At the other was the ocean

 

that delivered you,

a just-budding adolescent

from a ship, its name

long lost to you,

though not the reason

you came –

to marrid he fadda

 

(the gesture to the son

who wed Africa and settled

on the rim of the Gulf).

 

Turteen chirren borne

to the Pa, my father remembers

as a quiet man

 

who spoke a sweet

and secret Hindi with his wife

and became after

 

the unspoken before, a tailor.

a man who loved cinema

for the movies of India –

 

I was too young

to treasure answers to questions

I never asked;

 

but I remember you,

a small woman draped in cotton

and sheer, perpetually

 

pulling an orhni forward,

like a private discipline to forfend

an unspoken return, [. . .]

 

Jennifer Rahim

VISIT VI

No potable water and no electricity.

What fuss when there’s ‘Dig Duttee’ in the night.
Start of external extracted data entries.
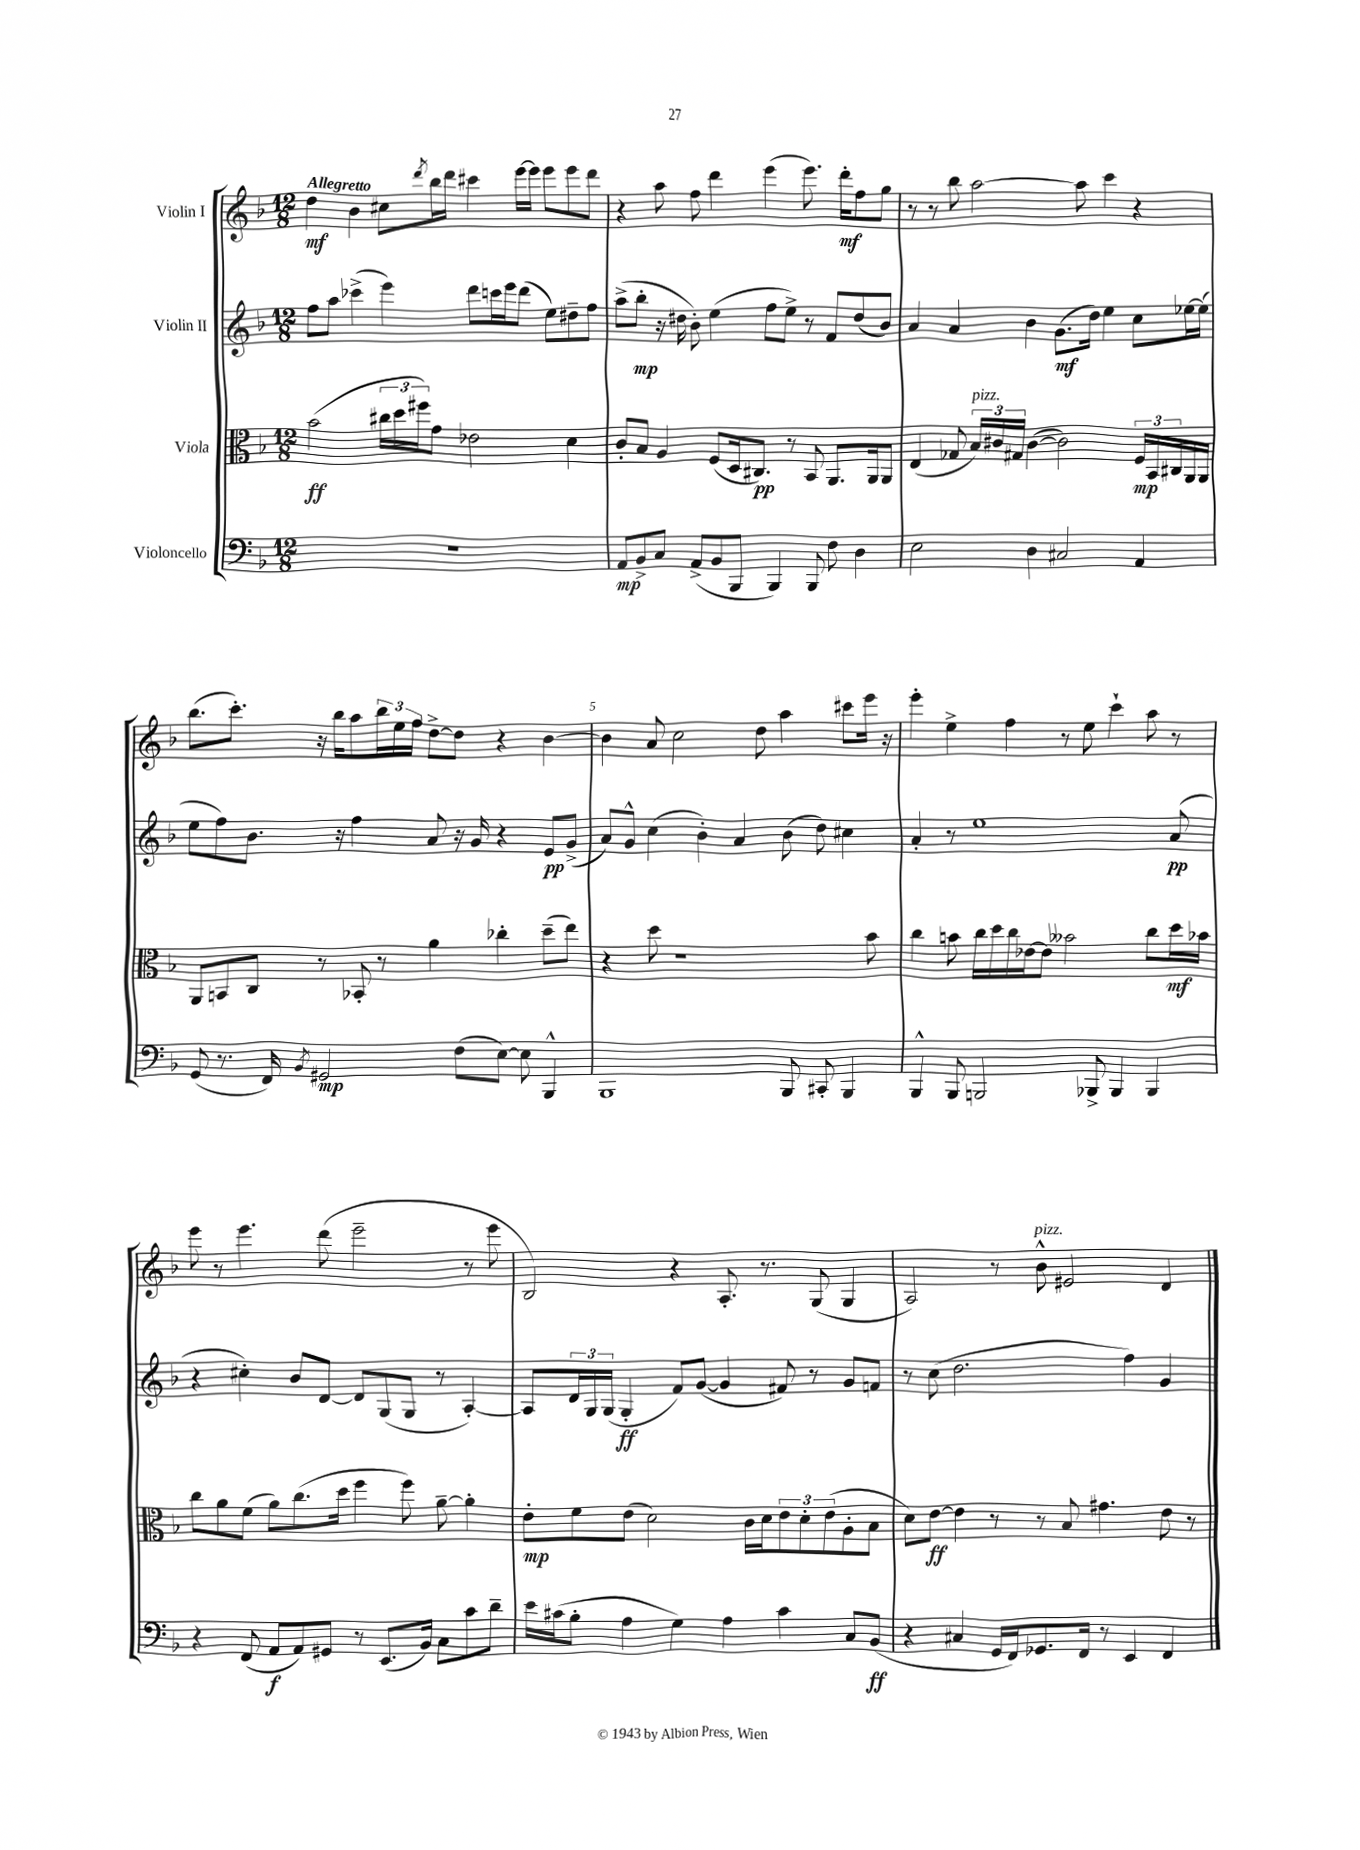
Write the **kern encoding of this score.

**kern	**dynam	**kern	**dynam	**kern	**dynam	**kern	**dynam
*part4	*part4	*part3	*part3	*part2	*part2	*part1	*part1
*staff4	*staff4	*staff3	*staff3	*staff2	*staff2	*staff1	*staff1
*I"Violoncello	*	*I"Viola	*	*I"Violin II	*	*I"Violin I	*
*clefF4	*	*clefC3	*	*clefG2	*	*clefG2	*
*k[b-]	*	*k[b-]	*	*k[b-]	*	*k[b-]	*
*M12/8	*	*M12/8	*	*M12/8	*	*M12/8	*
=1	=1	=1	=1	=1	=1	=1	=1
!	!	!	!	!	!	!LO:TX:a:B:t=Allegretto	!
1.r	.	(2b-\	ff	8ff\L	.	4dd\	mf
.	.	.	.	8aa\J	.	.	.
.	.	.	.	(4ccc-X^\	.	4b-\	.
.	.	24cc#X\LL	.	4eee\)	.	8cc#X\L	.
.	.	24dd\	.	.	.	.	.
.	.	24ff#X\J)	.	.	.	.	.
.	.	.	.	.	.	8qddd/	.
.	.	8g\J	.	.	.	16bb-\L	.
.	.	.	.	.	.	16ddd\JJ	.
.	.	2e-X\	.	8ddd\L	.	4ccc#X\	.
.	.	.	.	16cccn\L	.	.	.
.	.	.	.	16eee\J	.	.	.
.	.	.	.	(8ddd\J	.	[16eee\LL	.
.	.	.	.	.	.	16eee\JJ]	.
.	.	.	.	8ee\L)	.	8eee\L	.
.	.	4d\	.	8dd#X~\	.	8eee\	.
.	.	.	.	8ff\J	.	8ddd\J	.
=2	=2	=2	=2	=2	=2	=2	=2
8AA/L	mp	8c'/L	.	(8aa^\L	.	4r	.
8BB-^/	.	8B-/J	.	8bb-'\J	mp	.	.
8C/J	.	4A/	.	16r	.	8aa\	.
.	.	.	.	16dd#X\	.	.	.
(8AA^/L	.	.	.	8b-'\)	.	8ff\	.
8BB-/	.	(8F/L	.	(4ee\	.	4ddd\	.
8BBB-/J	.	16D/k	.	.	.	.	.
.	.	8.C#X/J)	pp	.	.	.	.
4BBB-/)	.	.	.	8ff\L	.	(4eee\	.
.	.	8r	.	8ee^\J)	.	.	.
8BBB-/	.	8BB-/	.	8r	.	8.eee\)	.
8F\	.	8.AA/L	.	8f/L	.	.	.
.	.	.	.	.	.	16ddd'\KL	mf
4D\	.	.	.	(8dd#/	.	8ff\	.
.	.	16AA/k	.	.	.	.	.
.	.	8AA/J	.	8b-/J)	.	8gg\J	.
=3	=3	=3	=3	=3	=3	=3	=3
2E\	.	(4E/	.	4a/	.	8r	.
.	.	.	.	.	.	8r	.
.	.	8G-X/	.	4a/	.	8bb-\	.
!	!	!LO:TX:a:i:t=pizz.	!	!	!	!	!
.	.	24B-/LL)	.	.	.	[2aa\	.
.	.	24c#X/	.	.	.	.	.
.	.	24G#X/JJ	.	.	.	.	.
4D\	.	([4c#\	.	4b-\	.	.	.
2C#X/	.	2c#\])	.	(8.g\L	mf	.	.
.	.	.	.	.	.	8aa\]	.
.	.	.	.	16dd\Jk)	.	.	.
.	.	.	.	4ee\	.	4ccc\	.
4AA/	.	24F/LL	mp	8cc\L	.	4r	.
.	.	24BB-/	.	.	.	.	.
.	.	24C#X/	.	.	.	.	.
.	.	16AA/	.	[16ee-X\L	.	.	.
.	.	16AA/JJ	.	(16ee-\JJ]	.	.	.
!!LO:LB:g=z
=4	=4	=4	=4	=4	=4	=4	=4
(8GG/	.	8AA/L	.	8ee\L	.	(8.bb-\L	.
8.r	.	8BBn/	.	8ff\)	.	.	.
.	.	.	.	.	.	8.ccc'\J)	.
.	.	8C/J	.	8.b-\J	.	.	.
16FF/)	.	.	.	.	.	.	.
8qBB-/	.	.	.	.	.	.	.
2GG#X/	mp	8r	.	.	.	16r	.
.	.	.	.	16r	.	16bb-\KL	.
.	.	8BB-X'/	.	4ff\	.	8aa\	.
.	.	8r	.	.	.	24bb-\L	.
.	.	.	.	.	.	24ee\	.
.	.	.	.	.	.	24ff\JJ	.
.	.	4a\	.	8a/	.	[8dd^\L	.
(8F\L	.	.	.	16r	.	8dd\J]	.
.	.	.	.	16g/	.	.	.
[8E\J)	.	4cc-X'\	.	4r	.	4r	.
8E\]	.	.	.	.	.	.	.
4BBB-^^/	.	(8dd~\L	.	8e/L	pp	[4b-\	.
.	.	8ee\J)	.	(8g^/J	.	.	.
=5	=5	=5	=5	=5	=5	=5	=5
1BBB-	.	4r	.	8a/L)	.	4b-\]	.
.	.	.	.	8g^^/J	.	.	.
.	.	8dd\	.	(4cc\	.	8a/	.
.	.	1r	.	.	.	2cc\	.
.	.	.	.	4b-'\)	.	.	.
.	.	.	.	4a/	.	.	.
.	.	.	.	.	.	8dd\	.
8BBB-/	.	.	.	(8b-\	.	4aa\	.
8CC#X'/	.	.	.	8dd\)	.	.	.
4BBB-/	.	.	.	4cc#X\	.	8ccc#X\L	.
.	.	8b-\	.	.	.	16eee\Jk	.
.	.	.	.	.	.	16r	.
=6	=6	=6	=6	=6	=6	=6	=6
4BBB-^^/	.	4cc\	.	4a'/	.	4eee'\	.
8BBB-/	.	8bn\	.	8r	.	4ee^\	.
2BBBn/	.	16cc\LL	.	1ee	.	.	.
.	.	16dd\	.	.	.	.	.
.	.	16cc\	.	.	.	4ff\	.
.	.	[16e-X\J	.	.	.	.	.
.	.	8e-\J]	.	.	.	.	.
.	.	2b--X\	.	.	.	8r	.
8BBB-X^/	.	.	.	.	.	8ee\	.
4BBB-/	.	.	.	.	.	4ccc`\	.
4BBB-/	.	8cc\L	.	.	.	8aa\	.
.	.	16dd\L	mf	(8a/	pp	8r	.
.	.	16b-X\JJ	.	.	.	.	.
!!LO:LB:g=z
=7	=7	=7	=7	=7	=7	=7	=7
4r	.	8cc\L	.	4r	.	8eee\	.
.	.	8a\	.	.	.	8r	.
(8FF/	.	(8f\J	.	4cc#X'\)	.	4.eee\	.
8AA/L	f	8a\L)	.	.	.	.	.
8AA/)	.	(8.cc\	.	8b-/L	.	.	.
8GG#X/J	.	.	.	[8d/J	.	(8ddd\	.
.	.	16dd\Jk	.	.	.	.	.
8r	.	4ff\	.	8d/L]	.	2eee~\	.
(8.EE/L	.	.	.	(8G/	.	.	.
.	.	8ff\)	.	8G/J	.	.	.
16BB-/Jk)	.	.	.	.	.	.	.
8C\L	.	[8a~\	.	8r	.	.	.
8c\	.	4a'\]	.	[4A'/)	.	8r	.
8d~\J	.	.	.	.	.	8eee\	.
=8	=8	=8	=8	=8	=8	=8	=8
16e\LL	.	8e'\L	mp	8A/L]	.	2B-/)	.
(16c#X\J	.	.	.	.	.	.	.
8B-'\J	.	8f\	.	24d/L	.	.	.
.	.	.	.	24G/	.	.	.
.	.	.	.	(24G/JJ	.	.	.
4A\	.	(8e\J	.	4G'/	ff	.	.
.	.	2d\)	.	.	.	.	.
4G\)	.	.	.	8f/L)	.	4r	.
.	.	.	.	([8g/J	.	.	.
4A\	.	.	.	4g/]	.	8.A'/	.
.	.	16c\LL	.	.	.	.	.
.	.	16d\J	.	.	.	8.r	.
4c#\	.	12e\	.	8f#X/)	.	.	.
.	.	12d'\	.	.	.	.	.
.	.	.	.	8r	.	(8G/	.
.	.	(12e\	.	.	.	.	.
8C/L	.	8A'\	.	8g/L	.	4G/	.
(8BB-/J	ff	8B-\J	.	8fn/J	.	.	.
=9	=9	=9	=9	=9	=9	=9	=9
4r	.	8d\L)	.	8r	.	2A/)	.
.	.	[8e\J	ff	(8cc\	.	.	.
4C#X/	.	4e\]	.	2.dd\	.	.	.
16GG/LL	.	8r	.	.	.	8r	.
16FF/J)	.	.	.	.	.	.	.
!	!	!	!	!	!	!LO:TX:a:i:t=pizz.	!
8.GG-X/	.	8r	.	.	.	8b-^^\	.
.	.	8B-/	.	.	.	2e#X/	.
16FF/Jk	.	.	.	.	.	.	.
8r	.	4.g#X\	.	.	.	.	.
4EE/	.	.	.	4ff\)	.	.	.
4FF/	.	8e\	.	4g/	.	4d/	.
.	.	8r	.	.	.	.	.
==	==	==	==	==	==	==	==
*-	*-	*-	*-	*-	*-	*-	*-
A string of fairy-lighted women

Sculpting the night

With tools as old as man-made light.

 

The Dulha smiles his last smiles

Of bachelorhood.

 

Miles and miles away the Dulhin

Smiles at her departing flow

Of lamp-bearing women.

 

From this remote country house

Relatives, friends, guest and i

See two unmarried smiles melt into

Each other and illuminate

The night

 

As the women head back from time

With dancing lamps

We all see

Fingers of our lost flame of innocence.

 

Sasenarine Persaud

To India

O land mysterious – dear to me!

Some warbler new will sing of thee!

And tell a greater story;

Go on achieving more and more,

Above life’s petty trifles soar,

And strive in earnest to restore

Thy past resplendent glory.

 

When Ravan over thee would sway,

Thy hero Rama led the fray,

And saved his lovely Sita;

No happier memory lives in thee

Than his unequalled chivalry,

No wife to thee as chaste could be

As Rama’s faithful Sita.

 

Save Greece, like thee, what other land

Could dare produce two epics grand

That yet would charm the ages?

Except those classic works were sound,

Containing thoughts both wise, profound,

Could they their readers still astound –

Those deep immortal pages? [. . .]

 

W.W. Persaud

Diwali (Deepavali, Divali) is one of the great festivals of the Caribbean. It has survived since Indian indentureship (1838 – 1920) in Guyana, Trinidad and Tobago and Suriname, when the workers brought it over from India where it is still a foremost national celebration. In the Caribbean Diwali has evolved among the local festivals with their own identities as national events.